Grains and Weight Loss
Can a grain-free diet help you lose weight? It depends. I know that’s not the answer you were hoping for, but something we need to realize is that the answers to our nutrition questions are rarely black and white- and that’s because each and every one of us is different. What works for one person may not work for another. With that being said, eating fewer grains (and carbohydrates in general) has been proven to be one of the best ways to lose weight. Several studies have shown that individuals who follow a grain-free or low-carb diet experience weight loss, reduced belly fat and see a significant improvement in their health.

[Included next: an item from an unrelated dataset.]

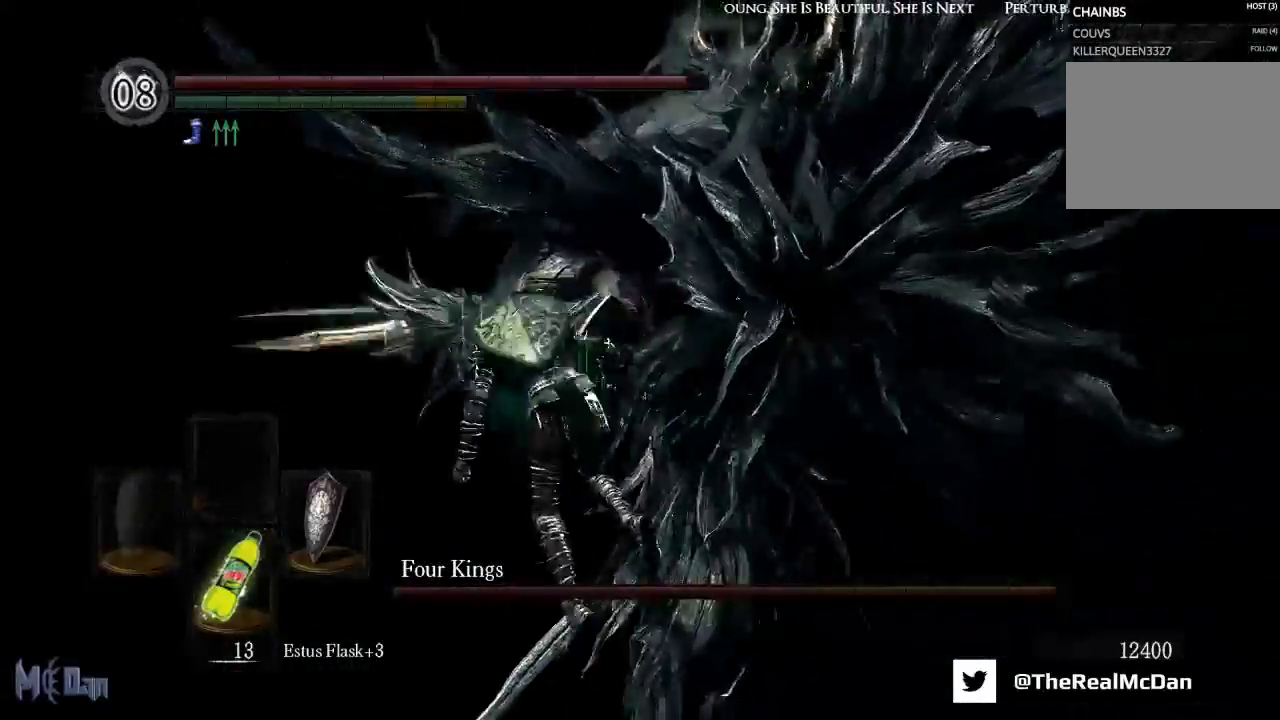
{"buttons": [], "left_stick": "down-left", "right_stick": "right", "events": [[183, "right_stick", "right"], [200, "left_stick", "left"], [400, "left_stick", "down-left"]]}
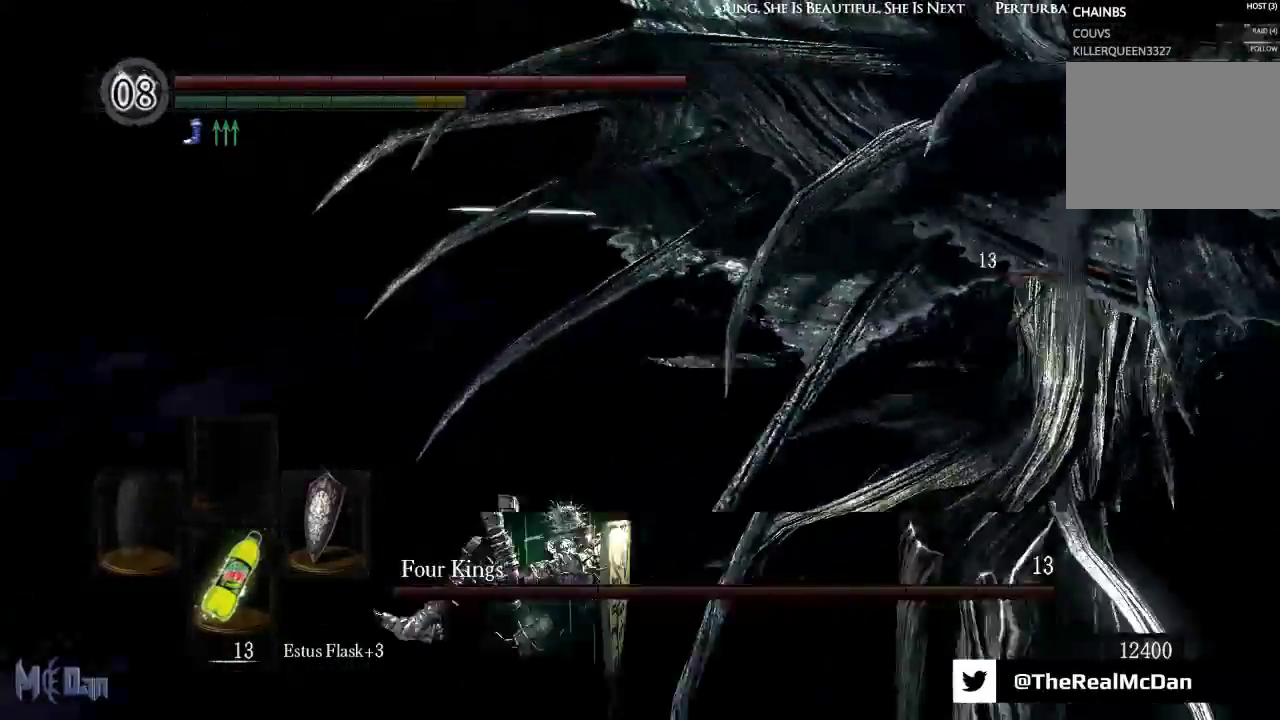
{"buttons": [], "left_stick": "up-right", "right_stick": "center", "events": [[67, "left_stick", "down"], [100, "right_stick", "up-right"], [200, "left_stick", "down-right"], [217, "right_stick", "center"], [317, "left_stick", "right"], [483, "left_stick", "up-right"]]}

Take Away Message: Everyone should reduce or eliminate their consumption of refined grains. If you choose to eat grains, reach for whole grains or sprouted whole grains instead. If you like whole grains and feel good eating them then there is no reason to avoid them. If you don’t like grains or do not tolerate them for one reason or another, there is also nothing wrong with skipping them altogether. While we need fruits, vegetables and meats for certain essential nutrients, a diet doesn’t need to include grains to be healthy. If you’re someone who is looking to lose weight, have insulin resistance, metabolic syndrome or diabetes, following a grain-free diet could be beneficial to you. The bottom line is: grains are good for some people and not for others; health can exist with or without them. Figure out what works best for you and eat accordingly. If you’re still confused as to whether or not you should be eating grains or would like to know how to follow a grain-free diet, talk to a dietitian.